++++ Record set ++++
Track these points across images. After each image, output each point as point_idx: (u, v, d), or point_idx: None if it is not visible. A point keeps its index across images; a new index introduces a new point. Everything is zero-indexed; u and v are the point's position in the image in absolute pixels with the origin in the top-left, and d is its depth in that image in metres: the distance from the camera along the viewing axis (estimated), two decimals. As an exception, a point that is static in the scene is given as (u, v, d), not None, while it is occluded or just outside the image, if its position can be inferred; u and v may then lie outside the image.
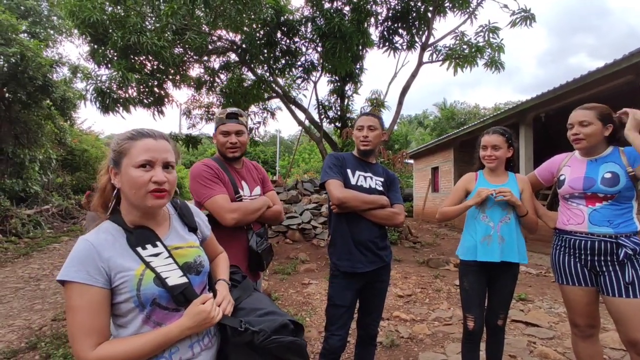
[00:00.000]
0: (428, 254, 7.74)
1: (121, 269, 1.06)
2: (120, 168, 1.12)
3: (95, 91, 6.90)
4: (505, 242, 2.27)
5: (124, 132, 1.17)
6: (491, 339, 2.41)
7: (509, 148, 2.39)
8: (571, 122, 2.19)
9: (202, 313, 1.10)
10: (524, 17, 7.99)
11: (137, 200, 1.11)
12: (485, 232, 2.34)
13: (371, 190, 2.28)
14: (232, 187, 2.04)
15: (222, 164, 2.10)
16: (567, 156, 2.35)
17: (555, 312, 4.25)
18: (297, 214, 8.17)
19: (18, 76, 11.10)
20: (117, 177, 1.13)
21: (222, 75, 10.10)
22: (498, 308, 2.35)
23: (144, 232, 1.15)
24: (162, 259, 1.13)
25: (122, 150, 1.12)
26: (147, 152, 1.11)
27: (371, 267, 2.21)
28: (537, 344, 3.38)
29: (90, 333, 1.01)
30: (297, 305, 4.54)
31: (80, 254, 1.04)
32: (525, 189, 2.38)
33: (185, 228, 1.29)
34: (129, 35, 6.29)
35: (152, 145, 1.12)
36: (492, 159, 2.37)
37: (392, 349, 3.39)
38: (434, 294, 5.03)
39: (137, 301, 1.06)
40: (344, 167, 2.30)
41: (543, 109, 9.09)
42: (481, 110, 29.28)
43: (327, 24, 7.49)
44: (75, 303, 1.01)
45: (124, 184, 1.12)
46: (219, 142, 2.11)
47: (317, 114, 10.72)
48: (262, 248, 2.07)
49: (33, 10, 12.68)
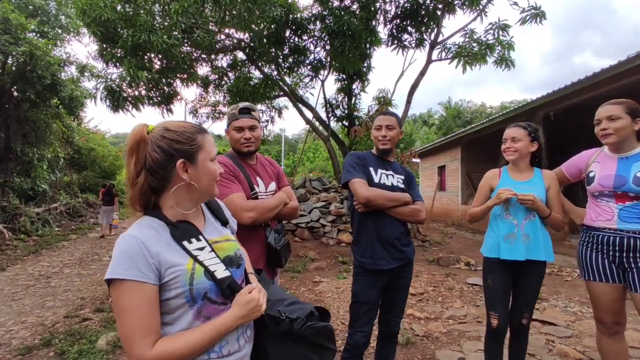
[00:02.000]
0: (437, 253, 7.70)
1: (172, 264, 1.03)
2: (196, 162, 1.11)
3: (106, 89, 6.91)
4: (531, 240, 2.23)
5: (182, 126, 1.13)
6: (515, 338, 2.36)
7: (533, 142, 2.33)
8: (599, 117, 2.14)
9: (252, 301, 1.11)
10: (534, 14, 7.92)
11: (210, 191, 1.16)
12: (509, 230, 2.30)
13: (394, 187, 2.28)
14: (248, 183, 2.02)
15: (236, 160, 2.08)
16: (595, 152, 2.30)
17: (571, 311, 4.20)
18: (306, 213, 8.16)
19: (27, 75, 11.17)
20: (189, 171, 1.10)
21: (229, 74, 10.10)
22: (523, 307, 2.31)
23: (187, 226, 1.13)
24: (207, 252, 1.12)
25: (198, 144, 1.12)
26: (213, 146, 1.17)
27: (395, 264, 2.20)
28: (555, 343, 3.34)
29: (147, 332, 0.98)
30: (310, 302, 4.51)
31: (129, 251, 1.00)
32: (551, 186, 2.31)
33: (218, 222, 1.29)
34: (139, 34, 6.29)
35: (212, 139, 1.18)
36: (512, 151, 2.33)
37: (407, 347, 3.37)
38: (446, 292, 4.99)
39: (189, 296, 1.05)
40: (366, 166, 2.29)
41: (552, 107, 9.02)
42: (487, 108, 29.16)
43: (336, 22, 7.46)
44: (129, 302, 0.98)
45: (200, 177, 1.12)
46: (233, 138, 2.09)
47: (325, 113, 10.70)
48: (280, 244, 2.06)
49: (41, 10, 12.75)
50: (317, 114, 10.22)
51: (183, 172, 1.09)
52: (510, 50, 8.31)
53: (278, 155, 34.95)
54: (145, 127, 1.10)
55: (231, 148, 2.16)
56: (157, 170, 1.08)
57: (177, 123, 1.14)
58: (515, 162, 2.38)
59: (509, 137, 2.35)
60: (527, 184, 2.31)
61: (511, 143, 2.34)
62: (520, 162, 2.37)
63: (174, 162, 1.08)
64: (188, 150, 1.09)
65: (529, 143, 2.32)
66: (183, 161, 1.08)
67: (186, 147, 1.09)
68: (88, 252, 8.52)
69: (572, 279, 5.77)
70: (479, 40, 8.36)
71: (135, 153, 1.08)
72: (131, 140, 1.09)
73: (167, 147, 1.07)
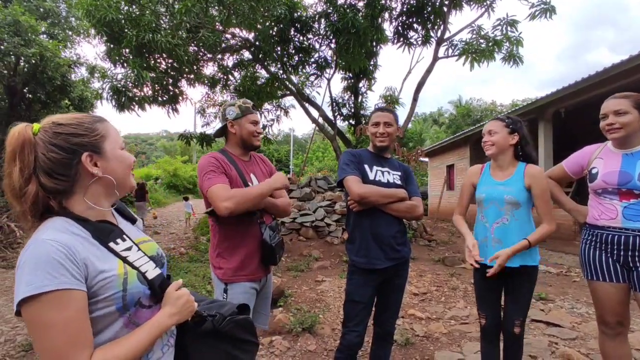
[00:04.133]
0: (443, 252, 7.60)
1: (101, 269, 0.92)
2: (104, 153, 1.00)
3: (111, 90, 6.98)
4: (502, 244, 2.13)
5: (76, 117, 1.01)
6: (507, 345, 2.26)
7: (512, 134, 2.19)
8: (604, 112, 2.05)
9: (183, 296, 1.05)
10: (544, 9, 7.77)
11: (127, 181, 1.06)
12: (483, 233, 2.25)
13: (390, 184, 2.23)
14: (241, 179, 2.00)
15: (230, 156, 2.06)
16: (598, 147, 2.19)
17: (577, 313, 4.10)
18: (311, 212, 8.13)
19: (37, 76, 11.36)
20: (99, 164, 0.99)
21: (235, 74, 10.12)
22: (512, 313, 2.19)
23: (108, 226, 1.02)
24: (135, 252, 1.03)
25: (101, 134, 1.01)
26: (118, 134, 1.07)
27: (389, 264, 2.16)
28: (559, 345, 3.25)
29: (83, 346, 0.86)
30: (311, 302, 4.49)
31: (51, 257, 0.84)
32: (535, 185, 2.12)
33: (129, 222, 1.19)
34: (143, 34, 6.33)
35: (112, 127, 1.08)
36: (489, 145, 2.22)
37: (407, 347, 3.32)
38: (449, 293, 4.92)
39: (121, 303, 0.94)
40: (361, 163, 2.25)
41: (562, 104, 8.83)
42: (498, 107, 28.79)
43: (341, 19, 7.41)
44: (59, 316, 0.83)
45: (114, 168, 1.02)
46: (247, 130, 2.07)
47: (331, 111, 10.65)
48: (275, 241, 2.04)
49: (52, 12, 12.95)
50: (324, 113, 10.18)
51: (92, 166, 0.97)
52: (518, 47, 8.16)
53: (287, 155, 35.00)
54: (28, 127, 0.95)
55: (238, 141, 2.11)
56: (59, 171, 0.94)
57: (68, 116, 1.01)
58: (494, 157, 2.26)
59: (485, 131, 2.26)
60: (505, 184, 2.19)
61: (487, 137, 2.23)
62: (501, 157, 2.23)
63: (77, 158, 0.95)
64: (91, 142, 0.98)
65: (507, 135, 2.19)
66: (89, 154, 0.97)
67: (88, 139, 0.98)
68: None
69: (581, 279, 5.64)
70: (487, 36, 8.24)
71: (19, 158, 0.92)
72: (12, 143, 0.93)
73: (65, 144, 0.95)
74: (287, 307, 4.29)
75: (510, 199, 2.14)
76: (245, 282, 1.99)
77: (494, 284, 2.24)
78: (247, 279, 2.00)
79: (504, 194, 2.16)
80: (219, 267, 2.01)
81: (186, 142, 9.78)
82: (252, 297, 2.04)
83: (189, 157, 33.92)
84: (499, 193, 2.18)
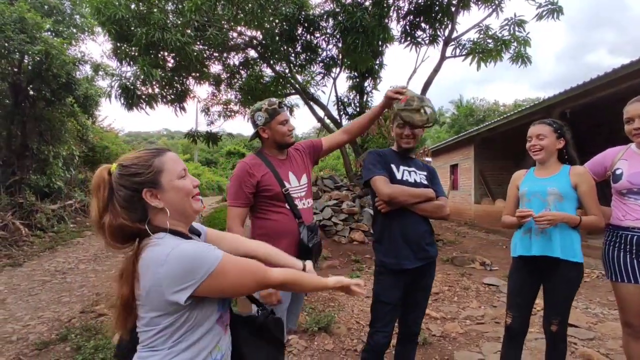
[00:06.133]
0: (451, 252, 7.60)
1: None
2: (161, 186, 1.11)
3: (120, 87, 6.96)
4: (547, 234, 2.11)
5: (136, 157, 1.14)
6: (549, 347, 2.24)
7: (559, 139, 2.22)
8: (630, 115, 2.06)
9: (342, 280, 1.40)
10: (551, 9, 7.77)
11: (188, 207, 1.16)
12: (526, 226, 2.22)
13: (417, 184, 2.22)
14: (278, 181, 2.04)
15: (266, 158, 2.10)
16: (621, 149, 2.21)
17: (592, 313, 4.09)
18: (318, 211, 8.12)
19: (42, 74, 11.30)
20: (159, 196, 1.11)
21: (241, 72, 10.11)
22: (550, 312, 2.19)
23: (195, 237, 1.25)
24: None
25: (156, 170, 1.11)
26: (177, 162, 1.16)
27: (418, 264, 2.15)
28: (577, 345, 3.25)
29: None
30: (324, 301, 4.48)
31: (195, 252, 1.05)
32: (582, 183, 2.13)
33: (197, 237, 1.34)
34: (152, 32, 6.31)
35: (175, 156, 1.18)
36: (537, 149, 2.22)
37: (425, 347, 3.31)
38: (462, 292, 4.91)
39: (220, 301, 1.15)
40: (387, 163, 2.23)
41: (569, 105, 8.81)
42: (500, 107, 28.77)
43: (349, 18, 7.41)
44: (234, 269, 1.09)
45: (172, 198, 1.12)
46: (280, 132, 2.09)
47: (336, 111, 10.65)
48: (312, 242, 2.05)
49: (57, 9, 12.90)
50: (329, 112, 10.18)
51: (153, 199, 1.10)
52: (526, 47, 8.16)
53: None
54: (105, 170, 1.12)
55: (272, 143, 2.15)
56: (130, 206, 1.09)
57: (130, 156, 1.15)
58: (541, 161, 2.26)
59: (533, 135, 2.24)
60: (549, 179, 2.19)
61: (536, 141, 2.22)
62: (547, 161, 2.24)
63: (139, 195, 1.09)
64: (148, 179, 1.10)
65: (555, 140, 2.21)
66: (147, 190, 1.09)
67: (144, 176, 1.10)
68: (103, 249, 8.60)
69: (591, 279, 5.64)
70: (495, 36, 8.23)
71: (95, 195, 1.11)
72: (93, 182, 1.12)
73: (129, 184, 1.09)
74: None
75: (553, 190, 2.13)
76: None
77: (526, 282, 2.23)
78: None
79: (548, 186, 2.15)
80: None
81: (192, 140, 9.77)
82: (288, 296, 2.03)
83: (190, 156, 33.88)
84: (541, 186, 2.17)
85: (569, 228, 2.13)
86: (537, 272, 2.22)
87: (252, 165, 2.03)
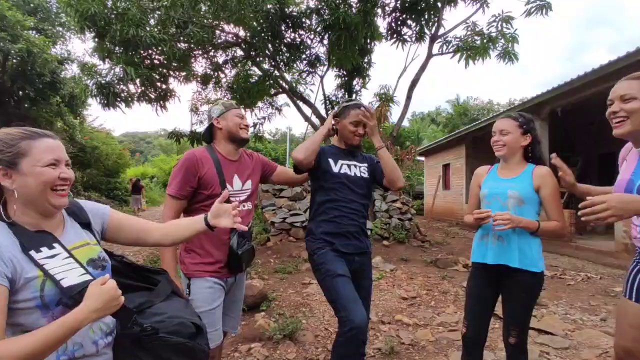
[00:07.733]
0: (437, 254, 7.44)
1: (24, 269, 1.05)
2: (20, 169, 1.09)
3: (96, 86, 6.79)
4: (504, 242, 1.97)
5: (6, 132, 1.13)
6: (508, 356, 2.08)
7: (525, 135, 2.04)
8: (611, 97, 1.58)
9: (107, 292, 1.05)
10: (540, 6, 7.60)
11: (43, 198, 1.11)
12: (483, 230, 2.08)
13: (357, 178, 2.27)
14: (220, 182, 1.98)
15: (215, 154, 2.05)
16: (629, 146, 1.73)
17: (571, 319, 3.93)
18: (302, 211, 7.96)
19: (26, 73, 11.14)
20: (13, 177, 1.09)
21: (227, 71, 9.94)
22: (508, 322, 2.04)
23: (37, 234, 1.12)
24: (59, 260, 1.11)
25: (19, 151, 1.09)
26: (51, 151, 1.12)
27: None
28: (550, 355, 3.09)
29: None
30: (295, 306, 4.31)
31: None
32: (544, 185, 1.96)
33: (78, 225, 1.28)
34: (127, 28, 6.13)
35: (53, 144, 1.14)
36: (500, 145, 2.06)
37: (390, 356, 3.15)
38: (440, 297, 4.75)
39: (40, 302, 1.05)
40: (323, 157, 2.27)
41: (559, 102, 8.67)
42: (495, 105, 28.67)
43: (332, 14, 7.23)
44: None
45: (27, 184, 1.09)
46: (234, 122, 2.06)
47: (324, 109, 10.46)
48: (242, 249, 1.97)
49: (41, 7, 12.74)
50: (317, 111, 9.99)
51: (5, 178, 1.09)
52: (514, 44, 7.99)
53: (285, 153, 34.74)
54: None
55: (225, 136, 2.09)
56: None
57: (4, 130, 1.14)
58: (505, 158, 2.10)
59: (497, 130, 2.08)
60: (511, 181, 2.04)
61: (499, 136, 2.06)
62: (511, 158, 2.08)
63: None
64: (6, 157, 1.09)
65: (520, 136, 2.04)
66: (2, 168, 1.09)
67: (4, 154, 1.09)
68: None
69: (576, 282, 5.49)
70: (482, 33, 8.07)
71: None
72: None
73: None
74: (269, 312, 4.12)
75: (513, 193, 1.98)
76: (209, 277, 1.93)
77: (483, 290, 2.09)
78: (212, 275, 1.94)
79: (508, 189, 2.00)
80: (183, 262, 1.99)
81: (176, 140, 9.61)
82: (218, 293, 1.96)
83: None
84: (502, 189, 2.02)
85: (528, 235, 1.97)
86: (495, 280, 2.06)
87: (200, 159, 1.98)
++++
• Activity: Look above for the line with "34: (129, 35, 6.29)"; retype exactly that line, every line after it up to the line with "49: (33, 10, 12.68)", and that line too, nothing else.

• Problem solution:
34: (129, 35, 6.29)
35: (152, 145, 1.12)
36: (492, 159, 2.37)
37: (392, 349, 3.39)
38: (434, 294, 5.03)
39: (137, 301, 1.06)
40: (344, 167, 2.30)
41: (543, 109, 9.09)
42: (481, 110, 29.28)
43: (327, 24, 7.49)
44: (75, 303, 1.01)
45: (124, 184, 1.12)
46: (219, 142, 2.11)
47: (317, 114, 10.72)
48: (262, 248, 2.07)
49: (33, 10, 12.68)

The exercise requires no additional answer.